The fully computer controlled, rock-solid Ritchey-Chretien telescope is the same type of reflector as Japan's Subaru telescope on Mauna Kea, Hawaii.

Aperture: 105 cm (effective)
Focal ratio: F12
Focal points:• Cassegrain
• Nasmis 1 (visual)
• Nasmis 2 (infrared)
Travel range:• 15° to 88° in elevation
• south ±270° in azimuth
Dome diameter: 8 meters
(moves with the scope)

A video camera in the focal point reveals Saturn like a child's play. Photo Courtesy: Yasuo Touji

The secondary mirror. Photo Courtesy: Yasuo Touji

Designed for observation of supernovas, gamma burst rays and further astronomical phenomenas, this telescope will hook up with worldwide observatories including backup support for not only Japanese but also international planetary explorations. Ishigaki's new visual telescope will also join coordinated observations with NAOJ's 20 meters large VERA (Very Long Baseline Interferometer Exploration of Radio Astrometry) radio telescope located in the center of the island.

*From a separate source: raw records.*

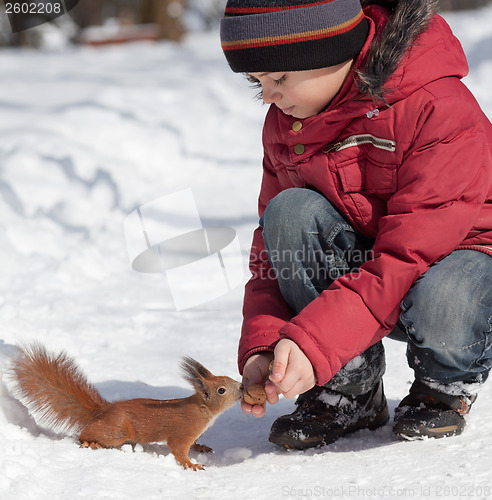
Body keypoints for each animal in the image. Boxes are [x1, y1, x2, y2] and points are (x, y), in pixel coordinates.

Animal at [10, 342, 243, 470]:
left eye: (228, 377)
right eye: (221, 390)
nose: (242, 388)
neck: (205, 409)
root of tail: (103, 411)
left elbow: (193, 443)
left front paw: (200, 447)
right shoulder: (185, 429)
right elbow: (178, 448)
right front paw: (191, 464)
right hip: (116, 431)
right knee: (86, 433)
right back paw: (89, 442)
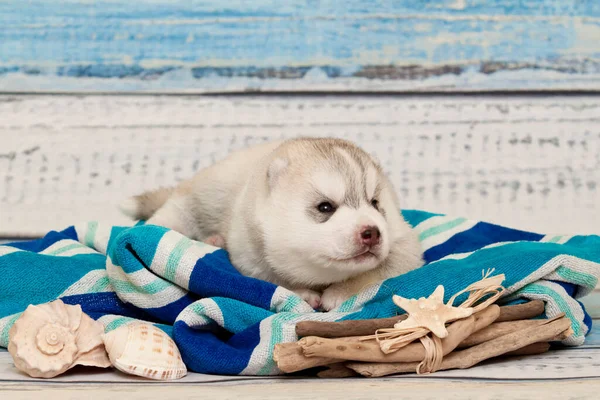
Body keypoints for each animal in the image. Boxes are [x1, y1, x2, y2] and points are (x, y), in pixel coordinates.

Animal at [122, 138, 422, 310]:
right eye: (325, 207)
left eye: (375, 202)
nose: (372, 232)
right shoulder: (250, 253)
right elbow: (273, 279)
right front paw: (302, 293)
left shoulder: (404, 245)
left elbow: (379, 270)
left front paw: (341, 292)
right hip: (204, 191)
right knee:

VERA Radio Telescope on Ishigaki Island.
Photo: Robert Brenner

Ishigaki Island Observatory
1024-1 Arakawa, Ishigaki-City, Okinawa Pref., 907-0024 Japan

By the way, did you know that in May 2003 an asteroid (Ishigaki, MPC number 10179) was named after Ishigaki Island and a further asteroid (Seishika, MPC number 10226) after a flower named Seishika which is endemic to Japan's southern islands? Both asteroids were discovered by a Japanese amateur astronomer, Takao Kobayashi, in 1996 and 1997, respectively.